Assembled and edited by three lawyers — Stephen Sussman, Jeffrey Pasek and Ken Myers — the Supplement addresses the Passover as a passage from slavery to equality, and seeks to provide additional relevance to the story with modern prayers and readings. The readings take up the meaning of Zdakah, how we address poverty and economic inequality as a society, women’s rights issues, and other modern conditions that impact lives. The Haggadah Supplement provides fresh ideas and opportunities for discussion during the Seder.
The Supplement is a 12-page booklet, including photos. Download it as a pdf file for viewing or printing.

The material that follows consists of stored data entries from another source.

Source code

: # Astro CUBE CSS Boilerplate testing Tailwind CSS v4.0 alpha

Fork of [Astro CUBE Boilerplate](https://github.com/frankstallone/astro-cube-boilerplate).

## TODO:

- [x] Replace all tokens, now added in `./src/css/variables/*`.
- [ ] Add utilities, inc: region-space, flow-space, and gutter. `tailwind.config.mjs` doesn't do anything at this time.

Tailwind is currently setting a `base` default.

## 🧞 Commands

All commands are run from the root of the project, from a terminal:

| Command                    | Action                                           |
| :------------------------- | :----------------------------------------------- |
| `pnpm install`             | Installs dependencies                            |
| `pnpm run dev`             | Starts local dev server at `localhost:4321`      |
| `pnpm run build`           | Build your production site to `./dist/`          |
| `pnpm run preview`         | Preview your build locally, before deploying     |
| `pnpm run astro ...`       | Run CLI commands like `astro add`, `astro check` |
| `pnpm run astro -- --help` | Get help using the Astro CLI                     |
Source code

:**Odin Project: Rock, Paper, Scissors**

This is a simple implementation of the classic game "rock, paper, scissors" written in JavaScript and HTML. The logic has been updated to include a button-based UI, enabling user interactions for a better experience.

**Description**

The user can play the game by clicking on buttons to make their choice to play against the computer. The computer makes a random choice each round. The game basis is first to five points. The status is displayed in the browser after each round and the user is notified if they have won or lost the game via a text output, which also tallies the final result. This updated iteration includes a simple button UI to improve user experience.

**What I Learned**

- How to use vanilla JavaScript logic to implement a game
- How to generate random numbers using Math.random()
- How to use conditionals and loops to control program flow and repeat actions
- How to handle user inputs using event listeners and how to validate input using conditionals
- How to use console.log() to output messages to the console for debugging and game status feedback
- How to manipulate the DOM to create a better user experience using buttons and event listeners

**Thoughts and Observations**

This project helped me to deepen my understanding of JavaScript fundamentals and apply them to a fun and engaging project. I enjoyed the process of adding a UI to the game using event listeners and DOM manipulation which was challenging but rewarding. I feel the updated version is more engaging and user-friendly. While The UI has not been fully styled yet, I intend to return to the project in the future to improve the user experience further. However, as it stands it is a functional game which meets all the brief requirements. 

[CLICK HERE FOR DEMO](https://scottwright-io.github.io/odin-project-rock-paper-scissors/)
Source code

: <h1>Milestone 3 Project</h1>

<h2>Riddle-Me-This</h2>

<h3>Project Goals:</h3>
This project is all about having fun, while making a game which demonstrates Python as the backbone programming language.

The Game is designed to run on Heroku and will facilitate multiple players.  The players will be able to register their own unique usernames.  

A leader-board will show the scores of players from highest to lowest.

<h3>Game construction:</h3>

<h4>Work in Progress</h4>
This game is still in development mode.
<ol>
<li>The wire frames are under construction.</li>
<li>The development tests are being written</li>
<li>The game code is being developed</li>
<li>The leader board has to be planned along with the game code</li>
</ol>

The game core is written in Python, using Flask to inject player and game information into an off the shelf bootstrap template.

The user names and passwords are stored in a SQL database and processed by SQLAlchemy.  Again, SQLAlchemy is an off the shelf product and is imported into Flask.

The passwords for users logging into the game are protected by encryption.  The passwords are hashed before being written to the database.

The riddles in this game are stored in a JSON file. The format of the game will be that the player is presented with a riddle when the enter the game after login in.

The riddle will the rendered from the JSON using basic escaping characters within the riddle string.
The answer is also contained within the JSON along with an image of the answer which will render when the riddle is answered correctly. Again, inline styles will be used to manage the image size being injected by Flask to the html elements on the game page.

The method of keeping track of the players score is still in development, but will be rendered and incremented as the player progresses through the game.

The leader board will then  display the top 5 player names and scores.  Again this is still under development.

Each year, the Jewish Social Policy Action Network develops issue oriented material each year you can use to enrich your seder. Supplements to the traditional Haggadah relate the biblical story of the Exodus to current events and issues.
- The 2013 Haggadah Supplement is entitled Welcoming the Stranger to the Land. We were immigrants in Egypt. And we have been immigrants many times since then, until we achieved citizenship on American soil. The Seder is a time to reflect on our experience and the plight of others who have not yet achieved their freedoms here.
- The 2012 Freedom Supplement celebrates emerging freedom movements around the world with poems, texts and prayers. Editors Stephen C. Sussman Esq. and Kenneth R. Myers Esq. have drawn from far-ranging sources, from Lord Byron to Tibet. Each of the readings includes suggestions keying it into the traditional Seder service.
- In 2011 the JSPAN Supplement, This is the bread of poverty, brought the focus to hunger here and around the world. The 2012 “Freedom Seder” takes up the human longing for freedom that is spreading around the globe, and concludes with four resolutions that we as American Jews can meaningfully adopt.
- In 2010 JSPAN released its first Supplement, entitled We were strangers, on the theme of immigration in history and in the United States.